I've got a nice lovely Django site ready to go, but have observed that my error.log file was getting huge, over 150 Megabytes soon after several weeks to be live. Works out a lot of spambots are searching for well-known URL weaknesses (or something like that) and striking a lot of sub-sites like http://mysite.com/ie or http://mysite.com/~admin.php etc.

Since Django uses URL spinning, it's searching for templates to suit these demands, which boosts a TemplateDoesNotExist exception, after which a 500 message (Django performs this, not me). I've debug switched off, so that they only obtain the generic 500 message, but it is filling my logs very rapidly.

It is possible to method to turn this behavior off? Or possibly just block the IP's carrying this out?

Um, possibly, use logrotate to rotate and compress the logs periodically, whether it is not being carried out already.

"It is possible to method to turn this behavior off?" - the 500 is completely mandatory. The log entry can also be mandatory.

"Or possibly just block the IP's carrying this out?Inch - don't you want.

Everybody has this issue. Nearly everybody uses Apache log rotation. Everybody else either uses an OS rotation or comes their very own.

If you're able to look for a pattern in UserAgent string, you can utilize DISALLOWED_USER_AGENT setting. Mine is:

DISALLOWED_USER_AGENTS = (
    re.compile(r'Java'),
    re.compile(r'gigamega'),
    re.compile(r'litefinder'),
)

Begin to see the description in Django paperwork.

Django ought to be tossing a 404, not really a 500, when the URL does not match any records inside your URLConf.

http://paperwork.djangoproject.com/en/dev/subjects/http/web addresses/#handler404

You have to give a 404 template:

If you do not define your personal 404 view -- and just make use of the default, that is suggested -- you've still got one obligation: To produce a 404.html template within the cause of your template directory. The default 404 view uses that template for those 404 errors.

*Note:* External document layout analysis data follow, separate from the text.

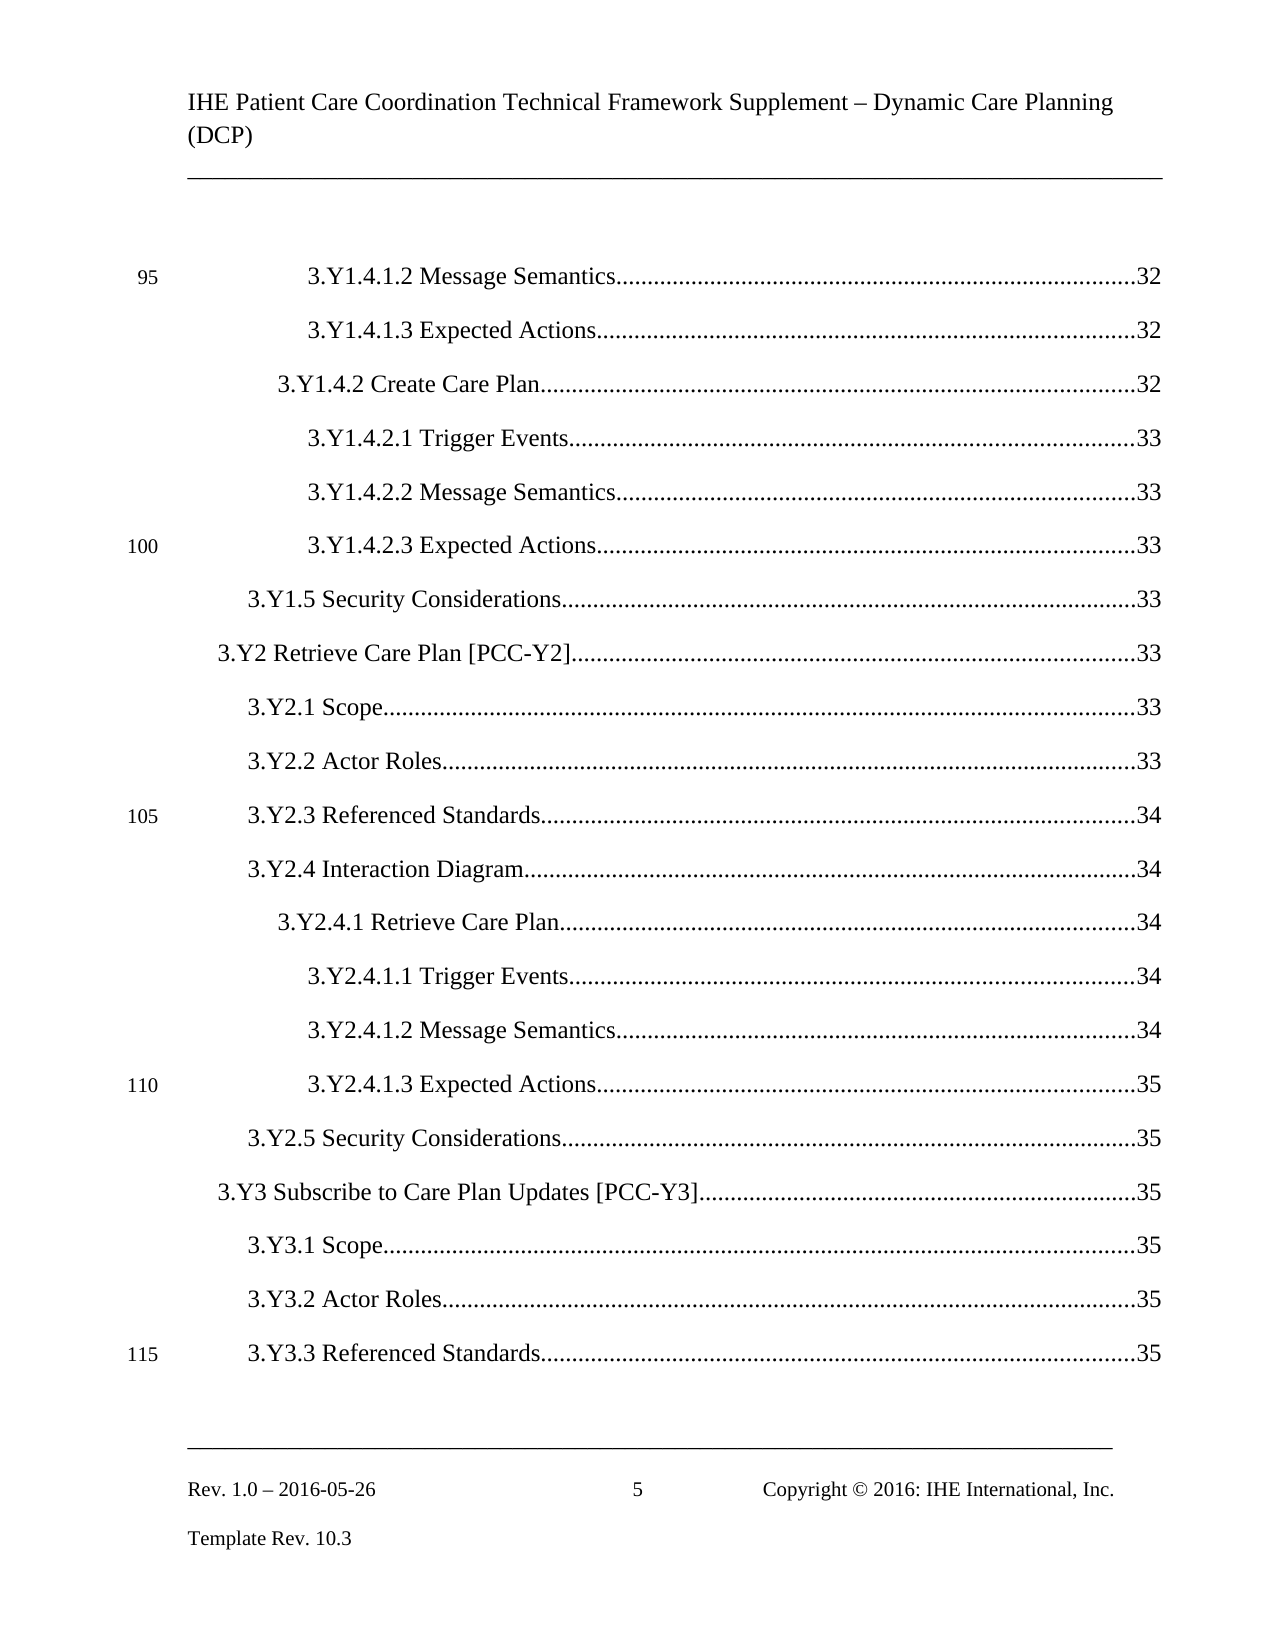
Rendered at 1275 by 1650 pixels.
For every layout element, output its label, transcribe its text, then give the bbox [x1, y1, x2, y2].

text 3.Y2.4.1 Retrieve Care Plan 34 [277, 907, 1162, 936]
text 3.Y1.5 Security Considerations 33 [247, 584, 1162, 613]
text 3.Y2.4.1.3 Expected Actions 35 [307, 1069, 1162, 1098]
text 3.Y3 Subscribe to Care Plan Updates [PCC-Y3] 35 [217, 1177, 1162, 1206]
text 3.Y2.4 Interaction Diagram 34 [247, 854, 1162, 882]
text 3.Y2.1 Scope 33 [247, 692, 1162, 721]
text 3.Y1.4.2.3 Expected Actions 33 [307, 531, 1162, 559]
text 3.Y3.1 Scope 35 [247, 1231, 1162, 1259]
text 3.Y2.2 Actor Roles 33 [247, 746, 1162, 775]
text 3.Y3.2 Actor Roles 35 [247, 1284, 1162, 1313]
text 3.Y2.3 Referenced Standards 34 [247, 800, 1162, 828]
text 3.Y2.4.1.2 Message Semantics 34 [307, 1015, 1162, 1044]
text 3.Y1.4.2 Create Care Plan 32 [277, 369, 1162, 398]
text 3.Y1.4.2.2 Message Semantics 33 [307, 477, 1162, 505]
text 3.Y2 Retrieve Care Plan [PCC-Y2] 33 [217, 638, 1162, 667]
text 3.Y3.3 Referenced Standards 35 [247, 1338, 1162, 1367]
text 3.Y1.4.1.2 Message Semantics 32 [307, 261, 1162, 290]
text 3.Y2.4.1.1 Trigger Events 34 [307, 961, 1162, 990]
text 3.Y2.5 Security Considerations 35 [247, 1123, 1162, 1152]
text 3.Y1.4.1.3 Expected Actions 32 [307, 315, 1162, 344]
text 3.Y1.4.2.1 Trigger Events 33 [307, 423, 1162, 452]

A programming solution is always to :

  • open the log file
  • browse the lines inside a buffer
  • replace the lines that match the errors the bots triggered
  • aim to the start of the file
  • write the brand new buffer
  • truncate the file to current pointer position
  • close

Voila ! It's done !

What about establishing a catch-all pattern because the last item inside your web addresses file and pointing it to some generic "no such page" as well as your home page? Quite simply, turn 500's into demands for the home page.

Why don't you fix individuals "bugs"? If your url pattern isn't matched up, a proper error message ought to be proven. With the addition of individuals templates you'll assist the user and yourself :-)

  1. Yes, it ought to be a 404, not really a 500. 500 signifies something is attempting to handle the URL and it is failing along the way. You have to find and connect that.

  2. You will find there's similar problem. Since we're running Apache/mod_python, I selected to cope with it inshtaccess with mod_rewrite rules. I periodically consider the logs and give a couple of designs to my "visit hell" list. All of these rewrite to provide a 1x1 pixel presen file. There's no tsunami of 404s to clutter up my log analysis also it puts minimal strain on Django and Apache.

You cannot make these a**holes disappear, so that all you should do is minimize their effect on the body and start your existence.